Segmentation data
───
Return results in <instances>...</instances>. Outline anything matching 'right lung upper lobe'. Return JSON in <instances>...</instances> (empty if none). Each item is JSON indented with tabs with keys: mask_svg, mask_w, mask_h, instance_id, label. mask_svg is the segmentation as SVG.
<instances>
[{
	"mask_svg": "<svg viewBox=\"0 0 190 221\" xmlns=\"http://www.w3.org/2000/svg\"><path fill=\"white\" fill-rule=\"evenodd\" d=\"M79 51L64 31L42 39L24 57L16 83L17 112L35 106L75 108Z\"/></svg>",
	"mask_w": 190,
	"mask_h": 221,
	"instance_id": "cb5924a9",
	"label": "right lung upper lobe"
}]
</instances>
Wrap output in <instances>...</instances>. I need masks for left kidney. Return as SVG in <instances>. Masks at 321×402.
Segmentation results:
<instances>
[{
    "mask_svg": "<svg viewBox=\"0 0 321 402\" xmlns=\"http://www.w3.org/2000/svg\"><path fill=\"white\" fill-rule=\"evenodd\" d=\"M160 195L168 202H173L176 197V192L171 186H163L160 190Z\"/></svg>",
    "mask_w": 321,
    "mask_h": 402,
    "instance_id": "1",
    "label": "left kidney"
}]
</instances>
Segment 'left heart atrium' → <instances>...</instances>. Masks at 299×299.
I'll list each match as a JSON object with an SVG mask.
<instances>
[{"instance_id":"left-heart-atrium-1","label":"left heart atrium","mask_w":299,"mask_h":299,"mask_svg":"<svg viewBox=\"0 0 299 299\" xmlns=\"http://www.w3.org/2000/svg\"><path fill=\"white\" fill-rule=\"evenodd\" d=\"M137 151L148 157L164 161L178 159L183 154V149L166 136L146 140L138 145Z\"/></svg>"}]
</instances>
───
Description of the task
Give each line of the material above as a JSON list of strings, one string per line, and skip any blank lines.

Problem solution
[
  "Return results in <instances>...</instances>. Outline anything matching 'right lung upper lobe'. Return JSON in <instances>...</instances> (empty if none). Each item is JSON indented with tabs with keys: mask_svg, mask_w, mask_h, instance_id, label. mask_svg is the segmentation as SVG.",
  "<instances>",
  "[{",
  "\t\"mask_svg\": \"<svg viewBox=\\\"0 0 190 221\\\" xmlns=\\\"http://www.w3.org/2000/svg\\\"><path fill=\\\"white\\\" fill-rule=\\\"evenodd\\\" d=\\\"M79 51L64 31L42 39L24 57L16 83L17 112L35 106L75 108Z\\\"/></svg>\",",
  "\t\"mask_w\": 190,",
  "\t\"mask_h\": 221,",
  "\t\"instance_id\": \"cb5924a9\",",
  "\t\"label\": \"right lung upper lobe\"",
  "}]",
  "</instances>",
  "Wrap output in <instances>...</instances>. I need masks for left kidney. Return as SVG in <instances>. Masks at 321×402.",
  "Segmentation results:",
  "<instances>",
  "[{",
  "    \"mask_svg\": \"<svg viewBox=\\\"0 0 321 402\\\" xmlns=\\\"http://www.w3.org/2000/svg\\\"><path fill=\\\"white\\\" fill-rule=\\\"evenodd\\\" d=\\\"M160 195L168 202H173L176 197V192L171 186H163L160 190Z\\\"/></svg>\",",
  "    \"mask_w\": 321,",
  "    \"mask_h\": 402,",
  "    \"instance_id\": \"1\",",
  "    \"label\": \"left kidney\"",
  "}]",
  "</instances>",
  "Segment 'left heart atrium' → <instances>...</instances>. Masks at 299×299.",
  "I'll list each match as a JSON object with an SVG mask.",
  "<instances>",
  "[{\"instance_id\":\"left-heart-atrium-1\",\"label\":\"left heart atrium\",\"mask_w\":299,\"mask_h\":299,\"mask_svg\":\"<svg viewBox=\\\"0 0 299 299\\\" xmlns=\\\"http://www.w3.org/2000/svg\\\"><path fill=\\\"white\\\" fill-rule=\\\"evenodd\\\" d=\\\"M137 151L148 157L164 161L178 159L183 154V149L166 136L146 140L138 145Z\\\"/></svg>\"}]",
  "</instances>"
]